30 people can attend a party together. You can take flights to international destinations. People can go to restaurants, pubs, drink and party with friends. But, you cannot get your partner to come with you during childbirth and other important hospital appointments. London based producer, presenter and chef, Shrimoyee Chakraborty who is 31 weeks pregnant is campaigning for #ButNotMaternity which has nearly 400,000 signatures on change.org so far.
In a social media post, Shrimoyee wrote, “Right now the rules in nhs.uk state that women do not have to labour alone but partners are only allowed to be with the mother when she is 4cm dilated or more. They are not allowed in for the start of an induction. They are not allowed in for the pre operation preparation for a Caesarean section. They are not allowed to come onto the ward with mum and baby after birth, they must leave shortly after birth, irrelevant of mothers emotional, mental or physical needs. This includes visits back to the hospital in the coming days should she need to stay in longer. Visits are not permitted. Should you live a bit of a distance from the hospital there is a big risk your partner would miss the birth, as we all know labour is totally unpredictable and it could go from 4cm to baby is coming in a very short time. Not to mention if something went wrong, mum comes into trouble or has complications”
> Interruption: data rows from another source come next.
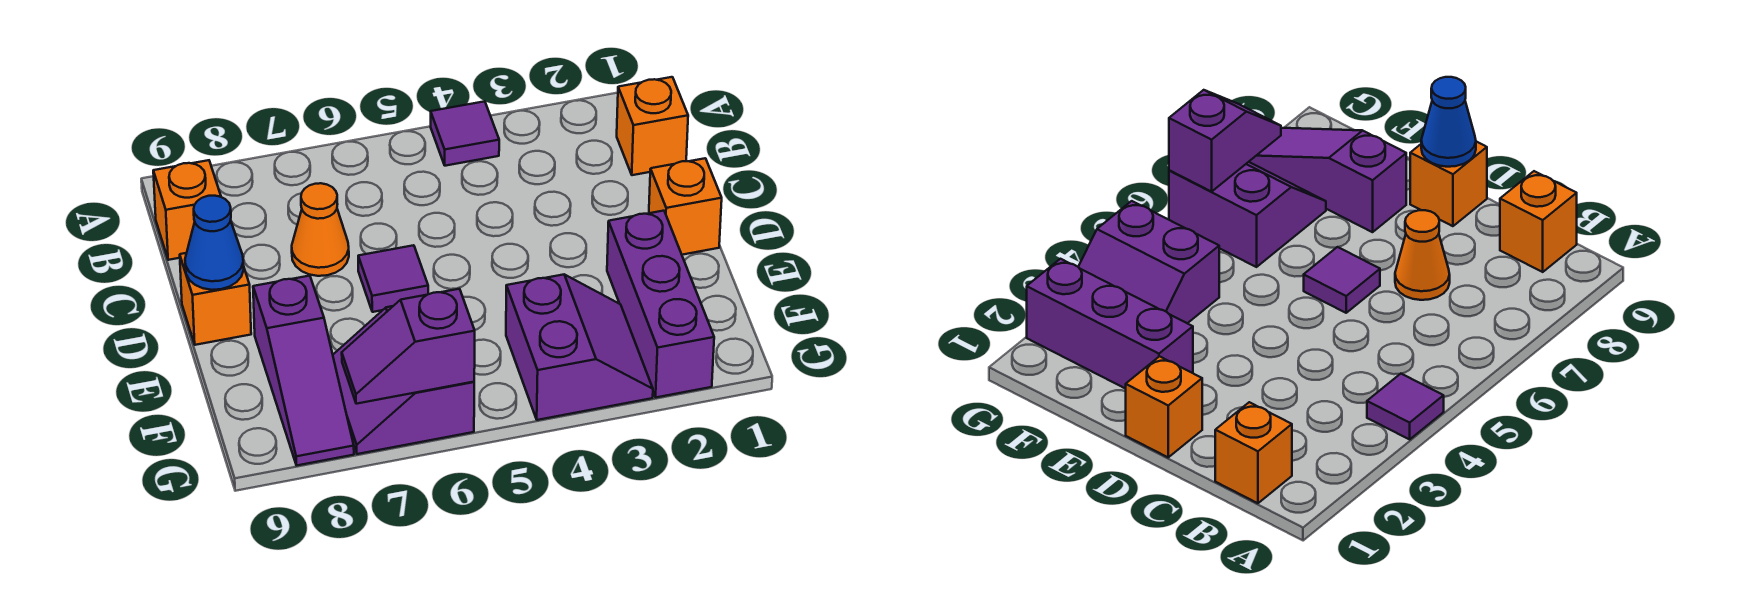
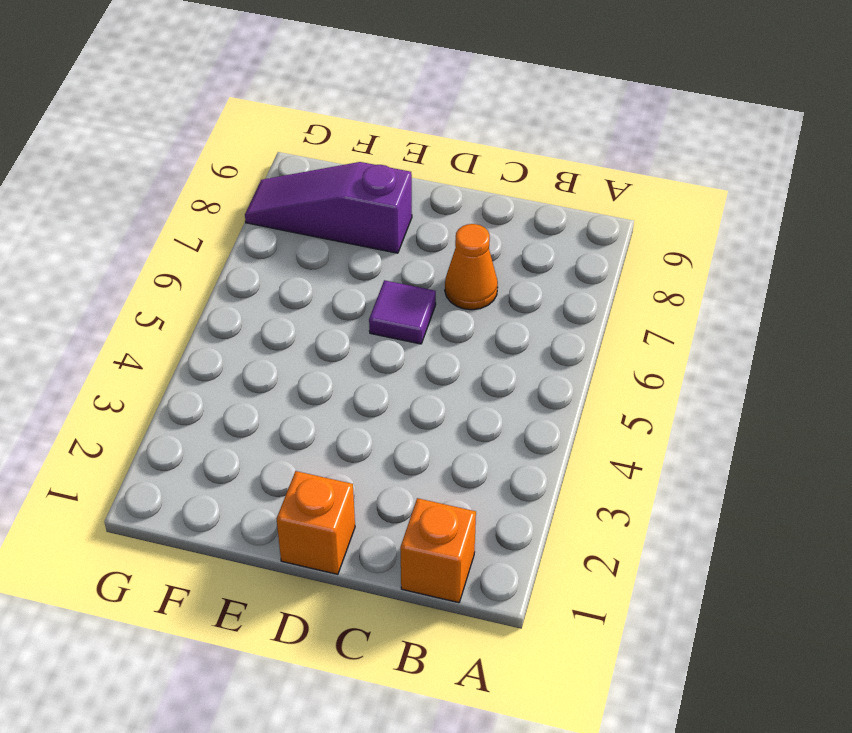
none -> purple tile A4 level 1
none -> orange brick B9 level 1
none -> orange brick D9 level 1

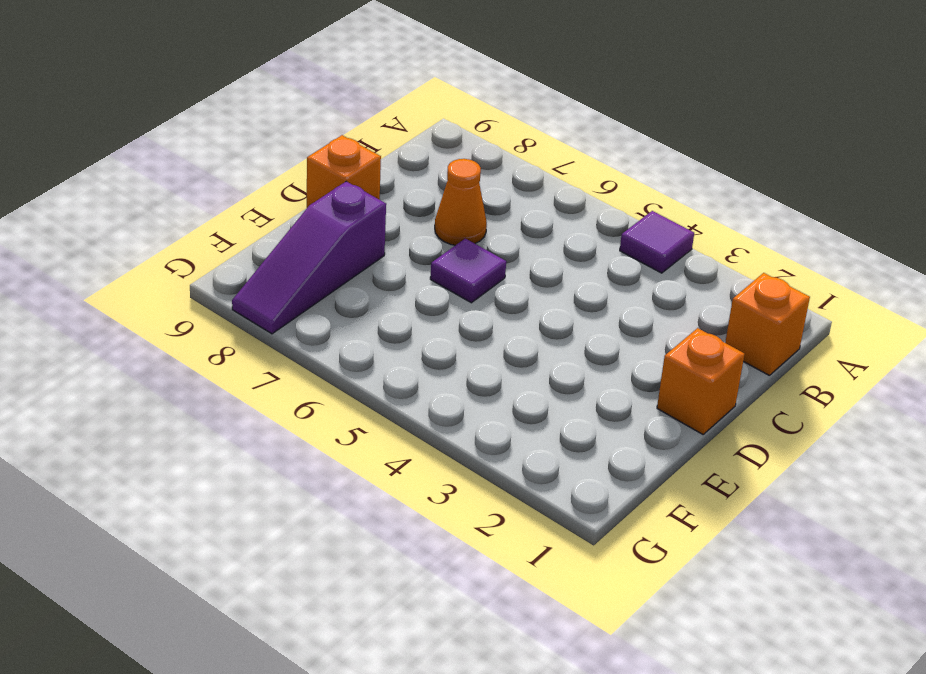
none -> orange brick B9 level 1
none -> purple brick E2:G2 level 1
none -> purple slope F3:G4 level 1 top 4

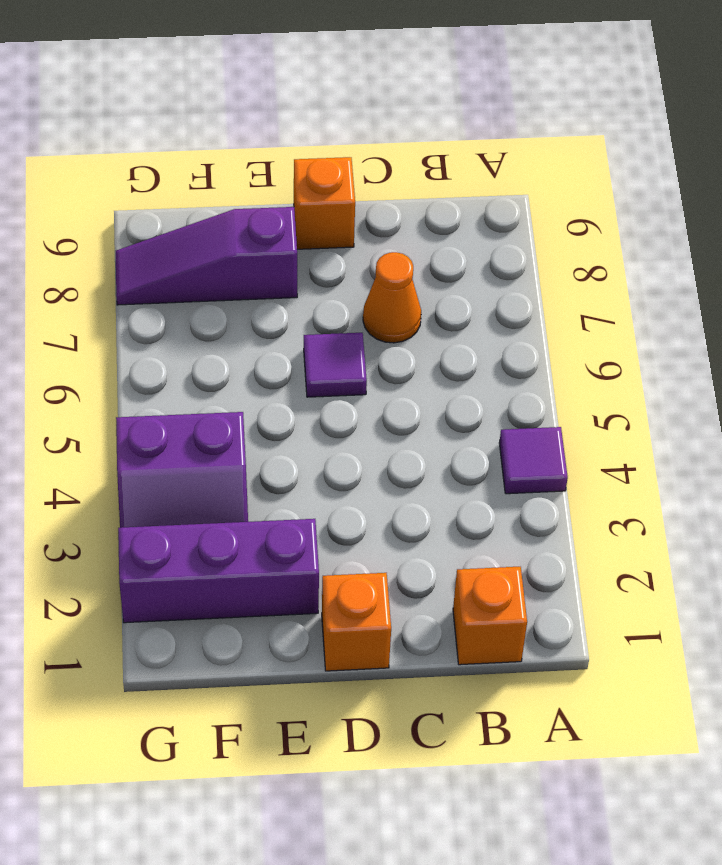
none -> orange brick B9 level 1
none -> purple slope F6:G7 level 1 top 6
none -> blue cone D9 level 2

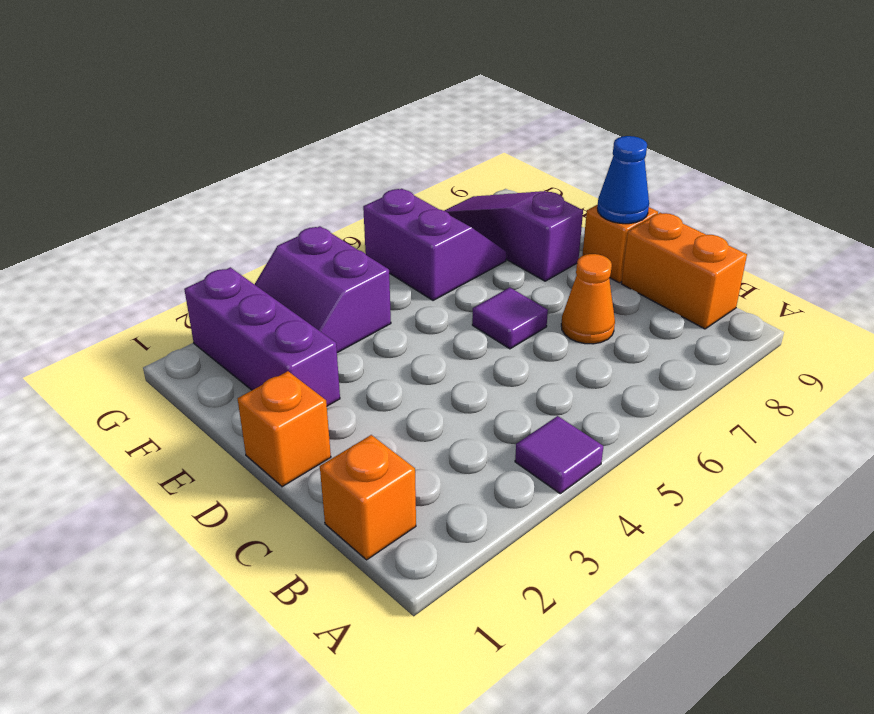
orange brick B9:C9 level 1 -> orange brick B9 level 1
none -> purple slope G6:G7 level 2 top 6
Speaking to Asian Voice, Shrimoyee said, “My experience with the NHS in the last seven months has been awful. I had never been given a growth chart of my baby and I was only told about this last week when I was 29 weeks pregnant. When someone asked where the growth chart was, I replied oh, I’ve never been given one. Then I was given a growth chart saying the baby should have been monitored weeks ago. It worries me because I expect the NHS to care of the fundamentals and I understand that they’re lacking staff right now. I don’t think it’s the NHS’ fault, it’s the government’s fault with no funding and not enough doctors. Even when you go to the midwives office, they seem like 18th century offices with old computers, no printers. They still use an old school heart beat monitor to check the heartbeat of the baby. It’s just ridiculous.”
When she was 14 weeks pregnant, she suddenly started bleeding. “I went to the hospital at 10 pm at night, because of bureaucratic nonsense, they kept pushing me from one ward to the other. They kept saying that we’ll only see you at fourteen weeks and I was 13 weeks 4 days pregnant. They pushed me around for two hours till I had to literally fight to be seen by a doctor. I said I’m not leaving till you tell if the baby is alive or not. For me, the whole experience with the NHS has been pretty traumatic to say the least,” Shrimoyee explained.
So far, she has gone alone for every scan. “We had to go private twice, just so that my partner could see the baby. And these are really scary scans - like the 12 weeks and 20 weeks scans. That’s the moment when they can tell you that the baby doesn’t have a heartbeat. There are many stories like that where women are left to grieve alone in the waiting room while their partners wait outside. Basically, your partner can go to a pub with six people, drinking. You can go with your partner to the cinema but you can’t take your partner to see an important scan where you might hear something very traumatic or be able to share very positive news,” she added.
Right now, she doesn’t think that there’s any other option besides going private. She said, “Looking at Boris Johnson who is willing to break international European laws, I don’t think he has paid any attention to maternity. All he cares about is ‘reviving the economy’ whereas God knows what he’s doing.”
As she and her partner are trying to figure out the logistics to go to a private hospital for the birth of their child, she said, “I cannot imagine going into labour on my own.” Stating how therapy was a taboo for her parents’ generation, Shrimoyee told us that she and her partner have been taking individual therapy sessions and couples therapy to cope with the mental pressures of Covid and the ordeal with the NHS of dealing with the pregnancy alone.
Osteopathy and doula, Avni Trivedi seconds that thought. She told Asian Voice, “It’s imperative that partners are allowed for the entirety of labour/ birth. If a woman feels vulnerable and isolated, it lowers the levels of oxytocin, which is necessary for birth, breastfeeding and bonding, and heightens the stress response. Birthing women should feel safe and supported, and the unfamiliar environment of the hospital is lessened by having the presence of a partner. For a woman recovering from a difficult birth or a caesarean birth, her partner is needed to take care of her and the baby. It’s unacceptable that pubs are open to customers, but women are expected to be on their own during such an important time in their lives.”